Toyota Celica T200 (6e gen) (1993 – 1999)
Score de fiabilité : 8.5/10
La Toyota Celica de 6ème génération (série T200) marque une rupture stylistique avec l'abandon des phares escamotables au profit de quatre optiques rondes distinctives. Reposant sur une plateforme partagée avec la Corona/Carina, elle se décline en coupé (notchback), liftback (hayon) et cabriolet. Réputée pour sa robustesse légendaire typique des Toyota des années 90, elle offre un compromis idéal entre look sportif et fiabilité au quotidien. Si les versions de base sont de paisibles tractions, la redoutable GT-Four (ST205) à transmission intégrale a servi de base d'homologation pour le championnat du monde des rallyes (WRC). Un léger restylage (facelift) est intervenu fin 1995/début 1996 (bouclier avant, feux arrière, améliorations mécaniques mineures).
✅ Points forts
- Fiabilité mécanique globale exceptionnelle (moteurs de la série S et A)
- Design intemporel et distinctif qui vieillit très bien
- Comportement routier sain et prévisible
- Position de conduite basse et ergonomie typique des sportives des années 90
- Pédigrée historique en rallye (GT-Four)
- Disponibilité des pièces d'usure courantes (partagées avec d'autres Toyota)
⚠️ Points faibles
- Coût exorbitant de la réfection du train avant 'Super Strut Suspension' (SSS)
- Sensibilité à la corrosion (bien que meilleure que la génération précédente)

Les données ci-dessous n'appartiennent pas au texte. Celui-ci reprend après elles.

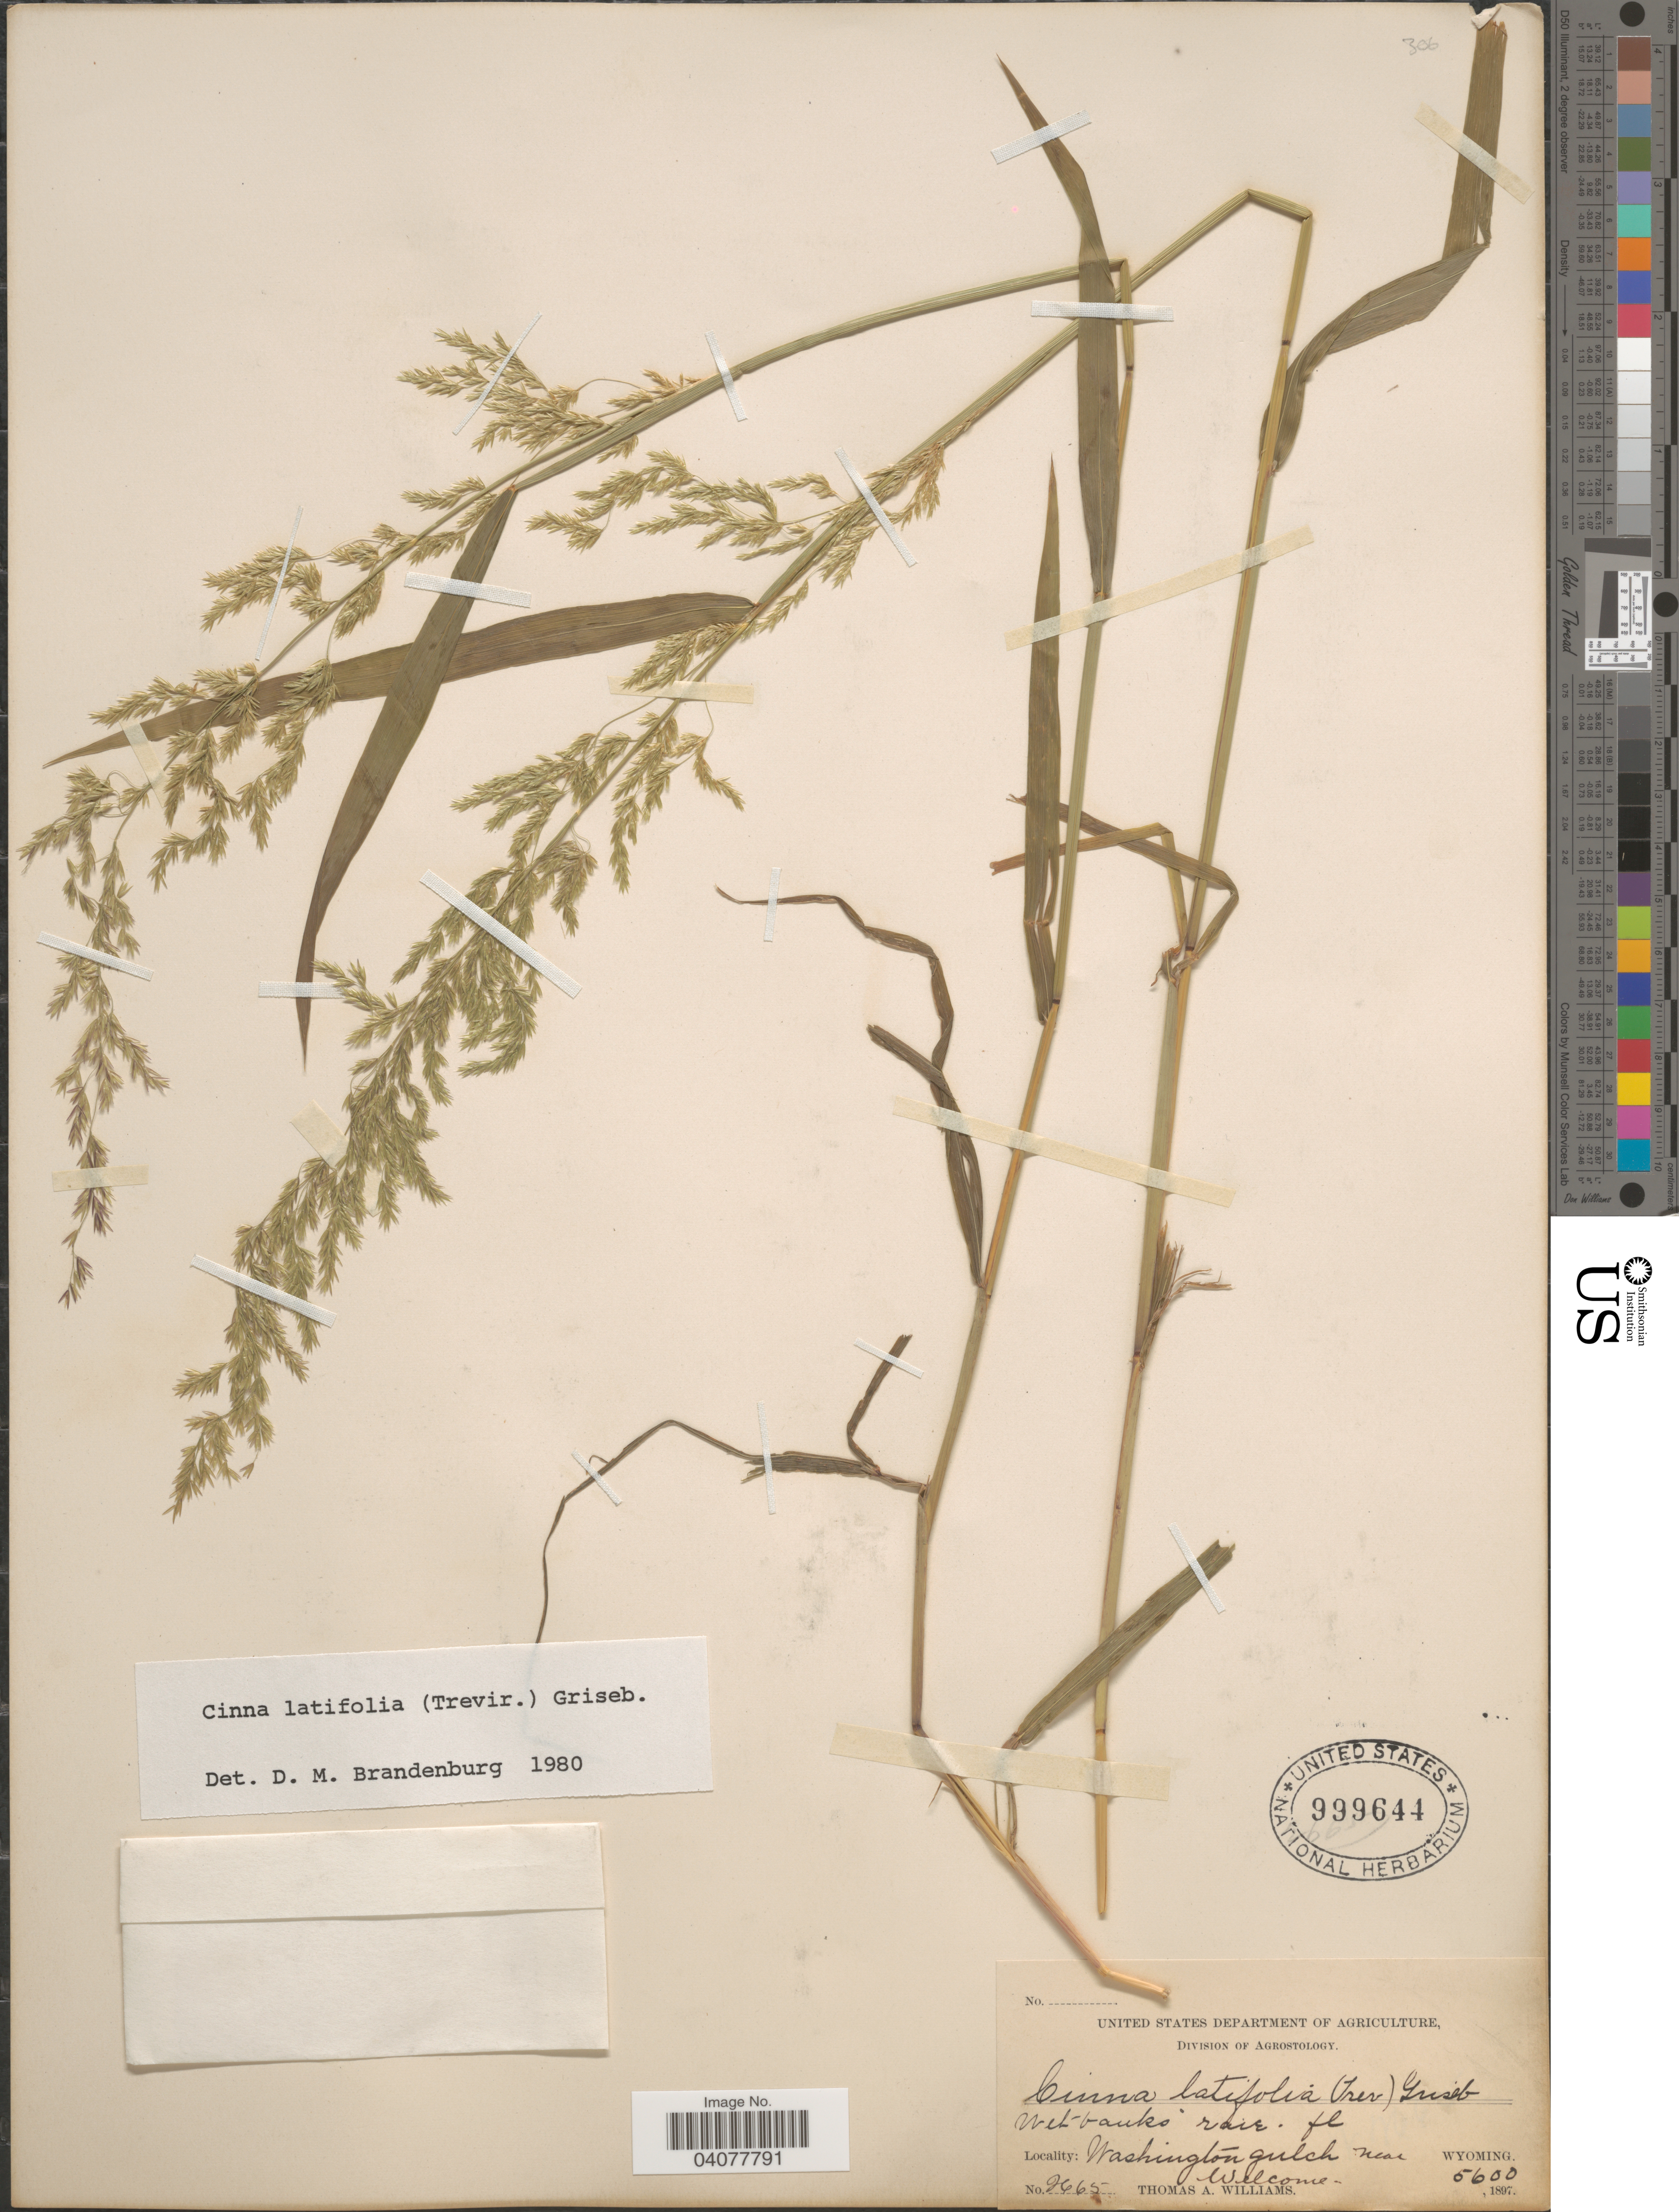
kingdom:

- Moteurs 1.8 et 2.2 manquant de caractère sportif
- Plastiques intérieurs durs qui ont tendance à grincer avec l'âge
- Architecture traction (sauf GT-Four) décevante pour les puristes de la propulsion
- Pièces spécifiques à la GT-Four (ST205) devenant rares et chères
🎯 Verdict
La Toyota Celica T200 est l'archétype du coupé des années 90 : stylée, incroyablement fiable et facile à vivre. Pour un usage quotidien ou une première voiture de collection (youngtimer), les versions 1.8 ST et 2.2 GT sont des choix sans risque, capables de dépasser les 300 000 km avec un entretien basique. Pour plus de sensations, la 2.0 GT (3S-GE) offre un excellent compromis, à condition de vérifier l'état de sa suspension (éviter l'option Super Strut si le budget est serré). Enfin, la GT-Four est un véritable collector au potentiel d'appréciation fort, mais elle exige un budget d'entretien digne d'une voiture de rallye. L'ennemi numéro un reste la rouille : privilégiez un exemplaire sain en carrosserie, la mécanique se réparant facilement.
Pannes récurrentes
Corrosion du châssis et de la carrosserie (bas de caisse, passages de roue)
Haute
🔧 150 000 km et plus (liée à l'âge et l'exposition)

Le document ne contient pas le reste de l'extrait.